Screven began a medical practice in Savannah with Dr. William Coffee Daniell in 1828. (Daniell married two of James's sisters: Martha from 1822 until her death in 1834, then Elizabeth.) In 1830, Screven left the practice and moved his wife and two children to the Bryan estate, Nonchalance, on Wilmington Island. There, they had two more children.

Screven was named as the president of the Atlantic and Gulf Railroad in December 1856. He was also the president of the Savannah, Albany, and Gulf Railroad, superintendent of Savannah Water Works and commander of the Savannah Volunteer Guards.

In 1856, Screven served one term as mayor of Savannah.

Screven was an investor in the Screven House Hotel in Savannah's Johnson Square, a location now occupied by the Manger Building.

== Personal life ==
In 1826, Screven married Hannah Georgia Bryan (1807–1887), daughter of Joseph Bryan and Delia Forman. This reunited the Screven and Bryan families after the death of Joseph's father, Josiah, following which Elizabeth Bryan remarried, to John Screven (1750–1801), James's grandfather. (Josiah Bryan was the son of patriot Jonathan Bryan.) Screven and Bryan had four known children: John, Sarah, Thomas and George.

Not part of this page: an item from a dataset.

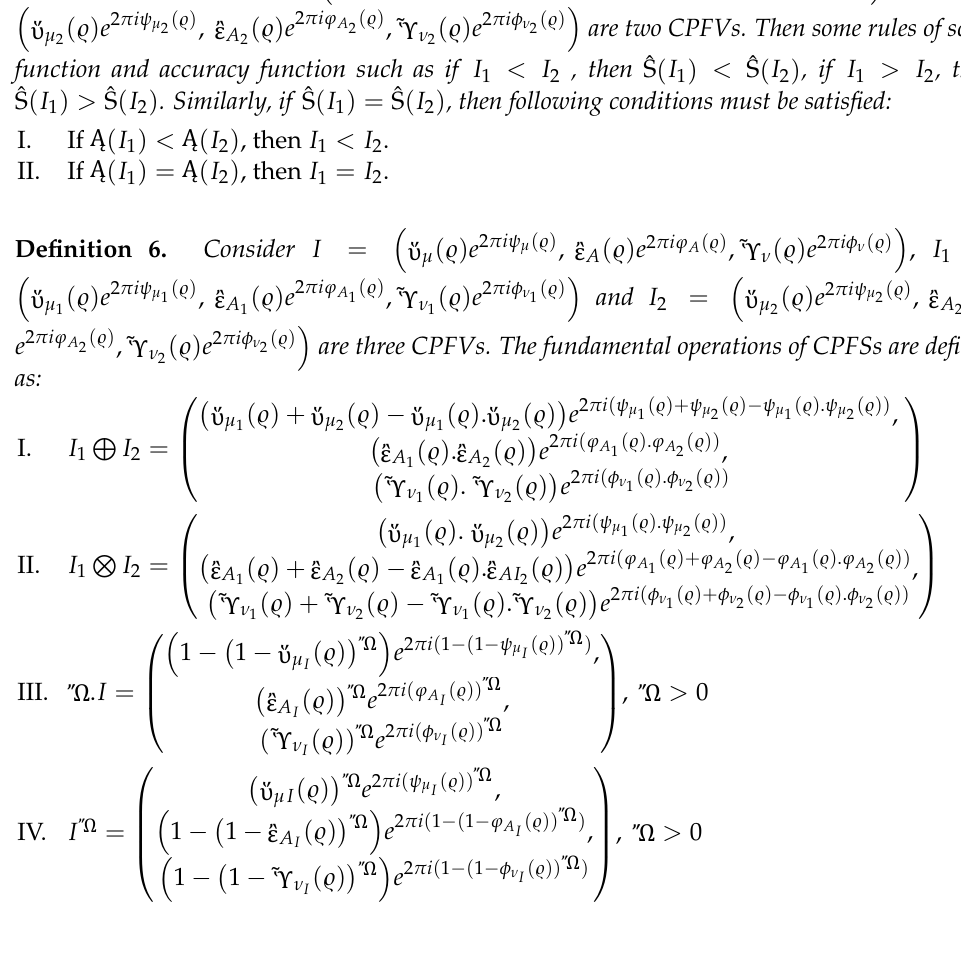
Table 1. Symbols and their meanings. Symbols Meanings Symbols Meanings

In the 1840s, the Screvens purchased the plantations of Ceylon and Brewton Hill. By 1859, they also owned Ferry and Proctor plantations in South Carolina, plus land on Tybee Island, Georgia.

== Death ==
Screven died in 1859, aged 59. He was interred in Savannah's Laurel Grove Cemetery. His widow survived him by 28 years and was buried beside him upon her death in 1887. Their son, George, preceded her in death, aged 37.

=== Legacy ===
The city of Screven, Georgia, is named for him.